If I know I have something, usually it's because I permit it through Windows
Defender and experimenting with problematic file types, then I use
Malwarebytes. I also take a good hard look at my programs lists and remove
ones I don't need, review my start up programs, and etc.

------
Down_n_Out
I use Qubes OS [0] and keep things strictly separated to minimize damage as
much as possible. Besides that be careful what I download or visit online and
use the standard tools if by chance I would think the system is compromised.

[0] [https://www.qubes-os.org/](https://www.qubes-os.org/)

------
antoineMoPa
Debian with no malware tool, except ad blocking extensions for firefox. For
windows friends, I recommend tools included in Windows + ad blockers + basic
education about .exe files that are not the same as mp3s.

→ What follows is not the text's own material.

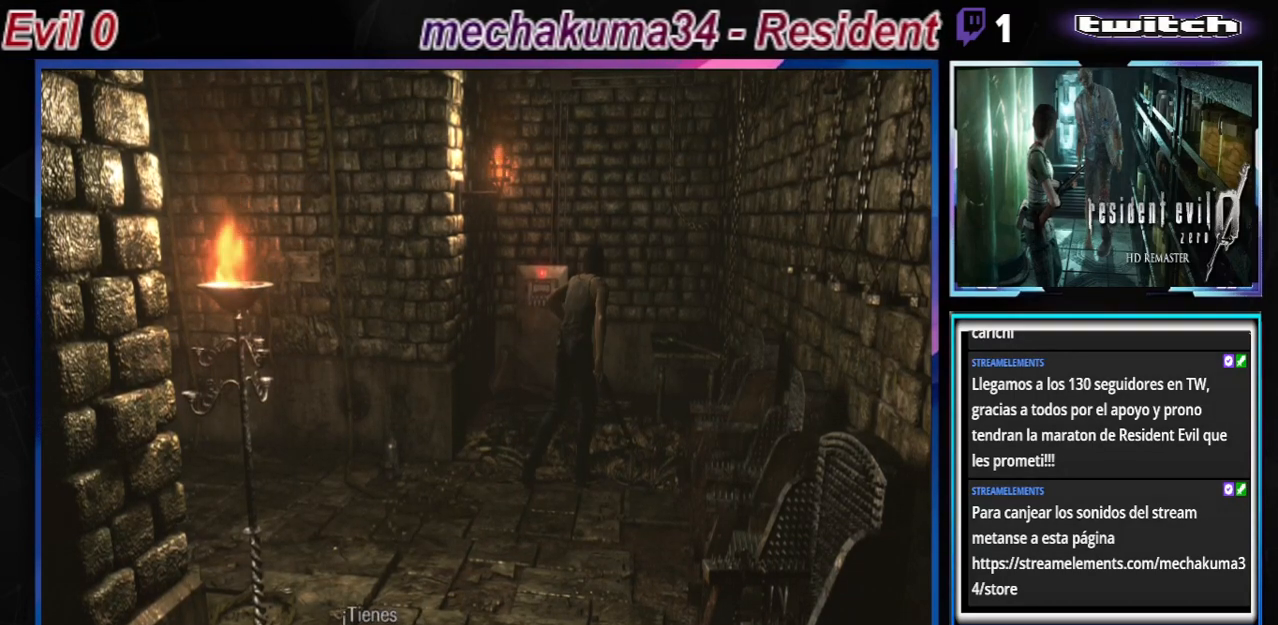
{"buttons": [], "left_stick": "center", "events": [[33, "A", "down"], [267, "A", "up"]]}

I think that most
problems come from ads and from trying to download movies/songs but
downloading viruses instead.

------
juangacovas
On windows I've had nice results cleaning other people PCs (mine too) using
those three:

\- Malwarebytes \- Superantispyware \- Spybot Search & Destroy

------
gpm
ps -ef.

I'm more concerned about something like chrome/steam deciding that it's
appropriate to start itself on startup and look for updates than malware that
labels itself malware and tries to avoid things like ps. If the sort of
malware that avoids ps gets on your system you've already lost.

------
extremum134
Common Sense and Open Source software.